Bitmedi… Kış hazırlığı sırada…Kredi kartları patlamış. Temmuz ve ağustos sıcakları elektrik ve doğalgazdaki zam müjdeleriyle Eylül ayına doğru ilerliyor.
Emekli nefes almak istiyor.
Sadece emekli mi?
Asgari ücretliler, Öğrenci Velileri, gençler, işsizler, çiftçiler, köylüler, işçiler…
*****
Kiralardan bunaldı millet…
Hayat pahalılığından bunaldı.
Marketlerden çarşıdan, pazardan bunaldı.
Cebindeki paranın yetersizliğinden, bir çay dahi içemeyecek hale gelmesinden bunaldı.
Atanamayanlar, umudunu yitirmek üzere olan gençler bunaldı…
Tarlasını ekemeyen, ektiğini, biçtiğini yetiştirdiğini satamayan, elinde kalan çiftçi bunaldı.
Köylü bunaldı.
Aldığı ücret yetmeyen, artmayan işçi bunaldı.
*****
İnsanlar ne diyorlar biliyor musunuz?
Hayat hiç bu kadar tatsız olmamıştı. Eskiden yaşamanın bir anlamı vardı. Hayattan beklentilerimiz vardı. Hayallerimiz çalındı. Hayallerimiz elimizden koparılıp alındı.
Bir simit alamayan insan, kahveye, çay ocağına oturamayan insan, bir kahvede arkadaşlarına bir çay ısmarlayamayan insan ne yapsın?
Yüzüne sürekli kapı kapanan, her sınavı kaybeden, birinden geçse, mülakat denen engelde hiçbir şansı olmayan nasıl kendine gelsin?

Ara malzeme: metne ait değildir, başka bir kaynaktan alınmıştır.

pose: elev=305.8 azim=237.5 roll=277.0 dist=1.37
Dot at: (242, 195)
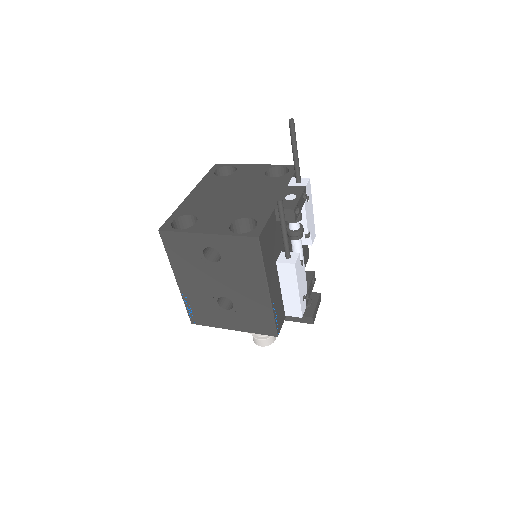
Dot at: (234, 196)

Asgari ücretin yarısına iş bulabilen, nasıl geçinsin, nasıl toparlansın?
Nasıl evlensin?
Nasıl benim de bir evim arabam olsun desin?
*****
Dimdik ayaktayız demek isterdik diyor emekliler, asgari ücretliler ve gençler. Lakin değiliz.
Yırtılan Deli Bekir’in yakası derler ya hani…Aynen o misal halimiz…
Hep sorarlar, kim bu Deli Bekir diye…Kimlerden, nereli, ne isterler bu garipten, her gelen evvela onun yakasına yapışır. Yakası yırtılmadığı gün yok!
Çok uzağa gitmeyin…
Aynaya bakın bir…
Kimmiş o Deli Bekir?
Sen Bekir, ben Bekir…
Hepimiz birer Bekir.
Yakası yırtılsa da ayakta durmalı, ayakta kalmalı Bekir. Bekir ayakta kalmalı lakin; Cep delik cepken delik…Yakası yırtık…Kolu kanadı kırık…Yine de bir yerlere tutunup ayağa kalkıyor…Yıkılmadım ayaktayım dercesine…
Ayakta durmak buysa eğer, ayaktayım diyor. Ayakta duramaz, kalamaz diyenlere inat, doğruldum hatta adım atmaya başladım diyor Deli Bekir…
Ben bu şekilde ölmek istemiyorum dediğini duyan yok. Bekir’in halini gören yok.
Divane diyorlar, deli diyorlar amma, Bekir senin ne derdin var, de hele diyen yok…
Neden yok?
Bilen yok…
Yok canım olmaz öyle şey diyen var mı?
O da yok…
Bekle Bekir, sabır Bekir, sabret Bekir…
Nasıl ayakta dursun, nasıl ayakta kalsın Bekir?